Creation Date: 1776· Instrumentation: Fl 2 Ob 2 Fg 2 Hr – Pk – Str · Duration: 25’ · Created as Symphony #69.
Symphony No. 61 in D major
No better example of the unassuming art that animates Haydn's symphonies of the middle 1770s could be found than this lovely work, which even the great Haydn scholar Jens Peter Larsen dismissed as 'pleasant and unpretentious'. That it is pleasant, nobody will deny. Its opening theme, like that of N0.53, combines rapid surface activity and slow-moving harmony; as the movement proceeds we realise that this block-like phrase organisation is characteristic. But this, along with the entertaining rondo finale based on a 'hornpipe' theme in 6/8 time, are virtually its only features that can be called unpretentious, and even then only in the sense of 'unassuming', not modest or conventional. Indeed the block-like passages eventually become memorable; see the quavers for the winds at the beginning of the second group, and especially the closing theme, whose quavers become four octaves deep in oboes and horns and thus 'surround' the strange, chromatically rising semibreve melody.

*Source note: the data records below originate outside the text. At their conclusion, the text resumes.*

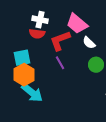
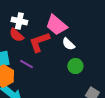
red semicircle: (37, 34) -> (16, 35), turned 35
purple line: (60, 63) -> (26, 64), moved, turned -32

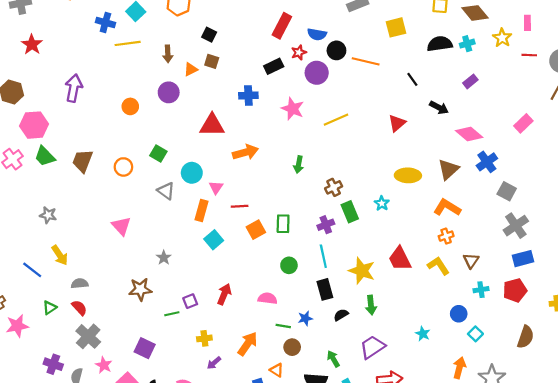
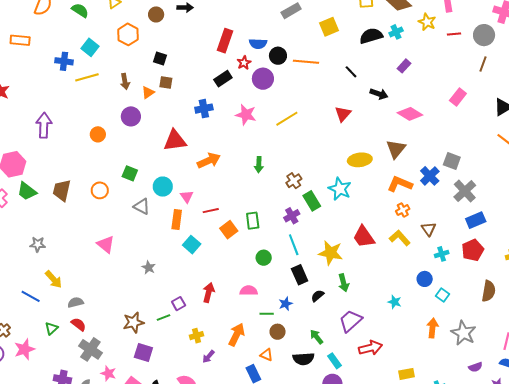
blue cross: (487, 162) -> (430, 176), moved
cyan star: (382, 203) -> (340, 189), size x1.6
brown star: (140, 289) -> (134, 322), moved

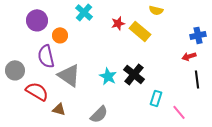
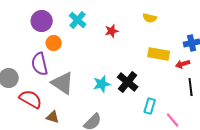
purple circle: (37, 20) -> (42, 21), moved
yellow rectangle: (140, 31) -> (159, 54), moved, turned -30
cyan star: (108, 76) -> (102, 84), turned 30

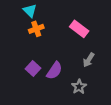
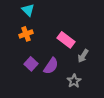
orange cross: (36, 29) -> (26, 34), moved
pink rectangle: (79, 29) -> (66, 40), moved

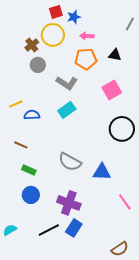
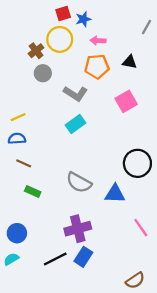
blue semicircle: (32, 115) -> (17, 139), moved
black circle: (122, 129) -> (137, 163), moved
blue circle: (31, 195) -> (17, 233), moved
purple cross: (69, 203) -> (78, 229), turned -35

The Adagio features the earliest example of an important thematic type in late Haydn slow movements: the 'beautiful', hymn-like melody in triple time. For this gorgeous movement, with its expressive transition and positively Schubertian second theme, the epithet 'unpretentious' is wildly inappropriate. The minuet begins conventionally enough, but its second part is much extended in unexpected ways; the trio features an oboe solo. As for the finale, the only appropriate response is to laugh aloud but, as everyone knows, this is just when Haydn is at his least innocent.